For a day that began with much anxious online searching of parliamentary order papers to check that we would even have a fiscal event, after the sturm und drang of Tuesday’s parliamentary season opener. It’s there.
We saw and heard the chancellor be twice warned off by the speaker for being ‘out of order’ for his rather Brexity introductory spiel. It’s an experience whose reality we can believe through the shared experience of our Twitter timeline.
There’s surety enough for next year’s departmental spending limits and public service budgets, no previously unprotected department is going to come a cropper, so presumably trebles all round SW1.
If in life, context is everything, where do we assign the significance or durability of a Spending Round conducted at lightening pace? In this, chief secretary to the Treasury, Rishi Sunak, has been a sort of Billy Whizz to The Saj (perhaps channelling Wilfrid from ‘The Bash Street Kids?) – delivering the spending goods at lightning pace for an election that may happen either sooner or later than we think.
There is a lot to be said about a seemingly throwaway pre-electoral Spending Round. Alastair Darling’s final outing was in many ways rather more prescient and realistic about achievable deficit reduction than what transpired under George Osborne’s long and full watch in the coalition years. Kenneth Clarke, the Rushcliffe MP and one of two former chancellors to be stripped of the Conservative whip last night, saw his financial plans continued for the first four years of New Labour’s first term.
The Saj trousered £13.8bn of the available £15bn fiscal headroom to come good on Boris Johnson’s pledges for 20,000 additional policemen, prisons, schools and hospital improvements. All this and an extra £2bn in Brexit planning which his immediate predecessor as chancellor, Philip ‘Showtime’ Hammond, also denuded of the Conservative whip, had refused.
It’s probably doubly safe to say that at the end of a long, stretched out decade, the age of austerity is at end. And this reaffirmed end to the previous austerity regime spells the beginning of a new set of fiscal rules for us to follow and keep watch on at the next Budget.
'It’s probably doubly safe to say that at the end of a long, stretched out decade, the age of austerity is at end. And this reaffirmed end to the previous austerity regime spells the beginning of a new set of fiscal rules for us to follow and keep watch on at the next Budget.'
In the further delayed absence of a social care funding green paper, there’s an extra £1bn in new money for local government and a further £500m on offer from hiking council tax charges. This amounts in the phrase beloved of Tory election guru Sir Lynton Crosby, ‘scraping the barnacles off the boat’ before the next election.
From the view of refortifying place-based health, a real terms increase in the Public Health Grant and NHS contribution to the Better Care Fund will not admittedly restore all the ground lost in public health clawbacks from recent years. But it’s not to be begrudged and will surely restore some spring into preventative health as a force for good.

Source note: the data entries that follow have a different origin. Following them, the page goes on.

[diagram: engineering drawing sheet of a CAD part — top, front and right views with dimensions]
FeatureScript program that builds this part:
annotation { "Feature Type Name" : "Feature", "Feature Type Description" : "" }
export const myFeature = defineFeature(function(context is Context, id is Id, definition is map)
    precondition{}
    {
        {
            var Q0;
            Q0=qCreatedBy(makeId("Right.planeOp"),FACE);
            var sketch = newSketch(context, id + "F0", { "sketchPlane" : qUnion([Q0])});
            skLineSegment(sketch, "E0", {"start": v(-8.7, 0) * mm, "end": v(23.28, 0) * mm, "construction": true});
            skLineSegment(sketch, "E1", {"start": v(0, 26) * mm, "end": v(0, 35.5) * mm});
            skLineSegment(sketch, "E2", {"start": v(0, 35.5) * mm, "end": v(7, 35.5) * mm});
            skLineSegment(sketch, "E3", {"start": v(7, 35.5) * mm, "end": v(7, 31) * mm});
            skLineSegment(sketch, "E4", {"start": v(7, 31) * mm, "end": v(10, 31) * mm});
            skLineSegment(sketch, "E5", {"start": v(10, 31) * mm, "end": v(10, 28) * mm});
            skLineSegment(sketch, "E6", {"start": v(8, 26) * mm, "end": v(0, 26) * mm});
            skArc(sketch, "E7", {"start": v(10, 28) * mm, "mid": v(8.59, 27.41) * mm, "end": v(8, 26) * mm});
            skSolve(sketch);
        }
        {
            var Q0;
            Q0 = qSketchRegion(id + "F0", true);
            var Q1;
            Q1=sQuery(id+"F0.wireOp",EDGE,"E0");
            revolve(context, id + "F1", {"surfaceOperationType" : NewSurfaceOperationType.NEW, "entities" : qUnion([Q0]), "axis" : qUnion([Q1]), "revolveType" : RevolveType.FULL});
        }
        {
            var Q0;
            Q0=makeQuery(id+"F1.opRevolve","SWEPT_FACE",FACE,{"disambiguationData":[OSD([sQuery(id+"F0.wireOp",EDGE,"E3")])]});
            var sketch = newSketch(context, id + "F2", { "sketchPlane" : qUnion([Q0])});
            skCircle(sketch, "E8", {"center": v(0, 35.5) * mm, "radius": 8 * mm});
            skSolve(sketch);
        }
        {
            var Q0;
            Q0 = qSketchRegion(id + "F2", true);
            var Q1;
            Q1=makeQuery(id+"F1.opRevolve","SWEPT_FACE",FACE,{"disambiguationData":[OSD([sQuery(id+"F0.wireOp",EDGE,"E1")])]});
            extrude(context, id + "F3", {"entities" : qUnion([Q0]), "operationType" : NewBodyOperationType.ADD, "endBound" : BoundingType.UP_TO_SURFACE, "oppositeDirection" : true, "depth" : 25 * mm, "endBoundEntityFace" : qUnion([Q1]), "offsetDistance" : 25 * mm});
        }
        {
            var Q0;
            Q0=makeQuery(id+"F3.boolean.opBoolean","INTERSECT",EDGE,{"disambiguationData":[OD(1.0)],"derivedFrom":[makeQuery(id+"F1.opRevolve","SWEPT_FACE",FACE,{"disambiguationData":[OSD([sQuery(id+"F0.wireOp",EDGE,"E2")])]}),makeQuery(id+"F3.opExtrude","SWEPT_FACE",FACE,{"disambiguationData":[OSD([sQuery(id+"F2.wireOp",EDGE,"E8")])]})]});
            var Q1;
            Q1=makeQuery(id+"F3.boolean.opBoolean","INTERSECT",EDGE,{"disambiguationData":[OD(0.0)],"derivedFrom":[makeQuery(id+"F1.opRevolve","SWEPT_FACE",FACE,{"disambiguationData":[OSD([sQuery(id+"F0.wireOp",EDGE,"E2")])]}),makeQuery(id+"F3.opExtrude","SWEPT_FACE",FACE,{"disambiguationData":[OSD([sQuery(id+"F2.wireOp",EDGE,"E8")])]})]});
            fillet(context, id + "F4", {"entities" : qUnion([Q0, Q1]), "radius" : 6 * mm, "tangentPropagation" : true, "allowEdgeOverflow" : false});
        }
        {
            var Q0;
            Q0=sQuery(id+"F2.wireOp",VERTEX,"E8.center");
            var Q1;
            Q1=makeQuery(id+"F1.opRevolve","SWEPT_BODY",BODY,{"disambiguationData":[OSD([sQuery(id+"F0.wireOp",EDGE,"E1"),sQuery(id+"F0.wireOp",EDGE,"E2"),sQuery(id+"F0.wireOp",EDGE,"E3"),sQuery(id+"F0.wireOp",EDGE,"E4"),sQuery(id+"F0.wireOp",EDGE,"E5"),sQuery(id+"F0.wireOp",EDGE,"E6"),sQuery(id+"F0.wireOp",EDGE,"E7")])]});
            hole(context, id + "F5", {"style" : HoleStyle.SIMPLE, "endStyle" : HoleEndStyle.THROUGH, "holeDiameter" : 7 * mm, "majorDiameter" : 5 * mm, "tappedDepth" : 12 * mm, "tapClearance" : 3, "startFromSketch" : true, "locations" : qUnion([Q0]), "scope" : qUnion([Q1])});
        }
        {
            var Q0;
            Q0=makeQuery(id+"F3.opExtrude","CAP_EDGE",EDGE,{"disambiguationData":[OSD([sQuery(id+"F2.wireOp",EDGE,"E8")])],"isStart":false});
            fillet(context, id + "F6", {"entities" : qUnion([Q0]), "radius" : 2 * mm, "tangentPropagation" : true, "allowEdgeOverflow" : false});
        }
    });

Again, in contrast to the 2010 Spending Review which set in train what became known as a ‘death slide’ of capital funding cutbacks, the chancellor talked up an infrastructure revolution and earmarked an extra £1.7bn.
Clean growth, buses and trains, broadband and mobile coverage, all awaiting an ‘ambitious strategy’ and a new framework for investment at the next Budget – however and whenever this takes place.
But as we would expect, this is an investment focused on cherished goals of long-term productivity, one which will force them to show real value for money, with credible delivery plans and budgets. And possibly not the best news for HS2 depending on who is the next chancellor.
The £3.6bn Stronger Towns Fund was reaffirmed and pledges to improve transport in the North restated. Possibly just as important for local economies and the desperate need to improve skills provision, an extra £400m was targeted at further education, the uber-Cinderellas of our public service landscape.
Sufficient unto the year is the Spending Round thereof. In the longer-term we are - in Keynes’ famously morbid words - all dead.
For a genuinely solid financial foundation for local government, returning to the pre-coalition trajectory of expenditure is not possible. In this case, the argument must be stretched in the direction of longer-term moves towards fiscal devolution, on the universal understanding council tax and business rates revenues will not suffice to meet further care and local service demands.
This is more of a marathon than the record-breaking sprint which Rishi Sunak and HM Treasury have accomplished in this fastest of Spending Round processes. It’s not a big retail offer to voting punters in a Brexit election. But it would promise to establish a stronger and more stable local state upon which an infrastructure and local economic revolution might be built.